What needs to be done: Please reproduce every line of text in the listing below without changing a word, and leave the pictures out of your answer.

Records for the exercise:
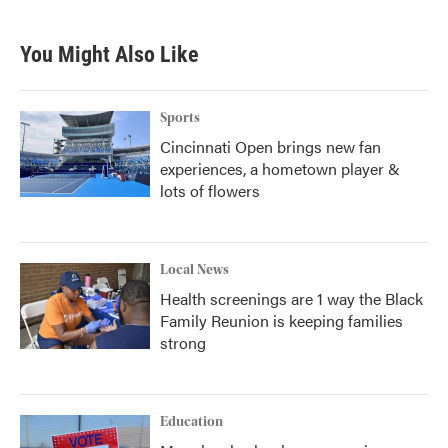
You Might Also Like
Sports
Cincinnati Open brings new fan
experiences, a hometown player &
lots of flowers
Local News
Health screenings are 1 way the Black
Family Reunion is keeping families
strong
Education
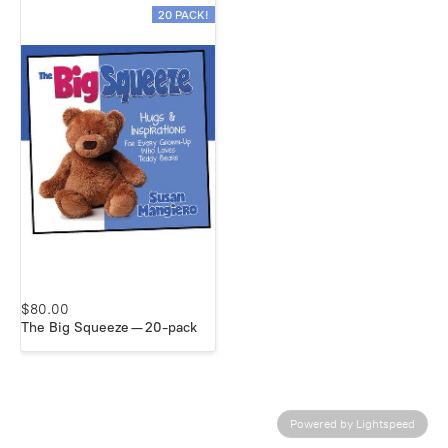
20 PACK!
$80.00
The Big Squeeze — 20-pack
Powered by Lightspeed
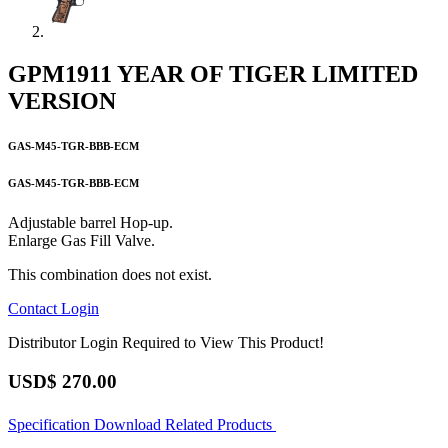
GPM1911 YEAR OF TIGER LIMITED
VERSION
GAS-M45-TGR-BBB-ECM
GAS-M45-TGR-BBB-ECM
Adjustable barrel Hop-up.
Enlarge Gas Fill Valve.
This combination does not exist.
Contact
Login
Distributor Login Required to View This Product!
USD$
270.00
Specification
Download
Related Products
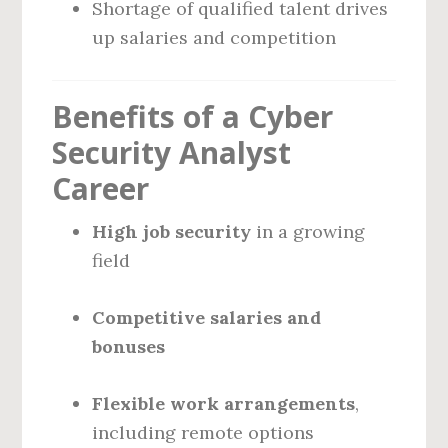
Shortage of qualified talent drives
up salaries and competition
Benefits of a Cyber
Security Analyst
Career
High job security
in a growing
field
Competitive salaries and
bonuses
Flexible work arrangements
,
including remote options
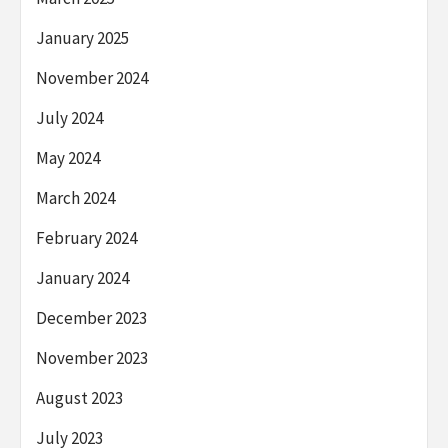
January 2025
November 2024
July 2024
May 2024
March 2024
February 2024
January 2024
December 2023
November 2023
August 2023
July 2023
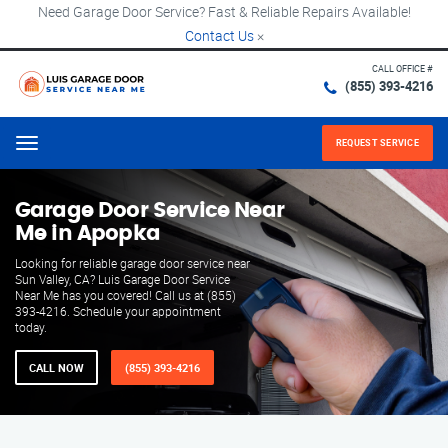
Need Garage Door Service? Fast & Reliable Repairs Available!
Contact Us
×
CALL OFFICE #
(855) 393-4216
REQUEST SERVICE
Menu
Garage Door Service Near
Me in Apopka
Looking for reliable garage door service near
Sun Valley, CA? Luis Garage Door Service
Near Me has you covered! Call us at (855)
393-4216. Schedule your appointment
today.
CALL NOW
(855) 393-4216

Task result:
You Might Also Like
Sports
Cincinnati Open brings new fan
experiences, a hometown player &
lots of flowers
Local News
Health screenings are 1 way the Black
Family Reunion is keeping families
strong
Education
20 PACK!
$80.00
The Big Squeeze — 20-pack
Powered by Lightspeed
GPM1911 YEAR OF TIGER LIMITED
VERSION
GAS-M45-TGR-BBB-ECM
GAS-M45-TGR-BBB-ECM
Adjustable barrel Hop-up.
Enlarge Gas Fill Valve.
This combination does not exist.
Contact
Login
Distributor Login Required to View This Product!
USD$
270.00
Specification
Download
Related Products
Shortage of qualified talent drives
up salaries and competition
Benefits of a Cyber
Security Analyst
Career
High job security
in a growing
field
Competitive salaries and
bonuses
Flexible work arrangements
,
including remote options
January 2025
November 2024
July 2024
May 2024
March 2024
February 2024
January 2024
December 2023
November 2023
August 2023
July 2023
Need Garage Door Service? Fast & Reliable Repairs Available!
Contact Us
×
CALL OFFICE #
(855) 393-4216
REQUEST SERVICE
Menu
Garage Door Service Near
Me in Apopka
Looking for reliable garage door service near
Sun Valley, CA? Luis Garage Door Service
Near Me has you covered! Call us at (855)
393-4216. Schedule your appointment
today.
CALL NOW
(855) 393-4216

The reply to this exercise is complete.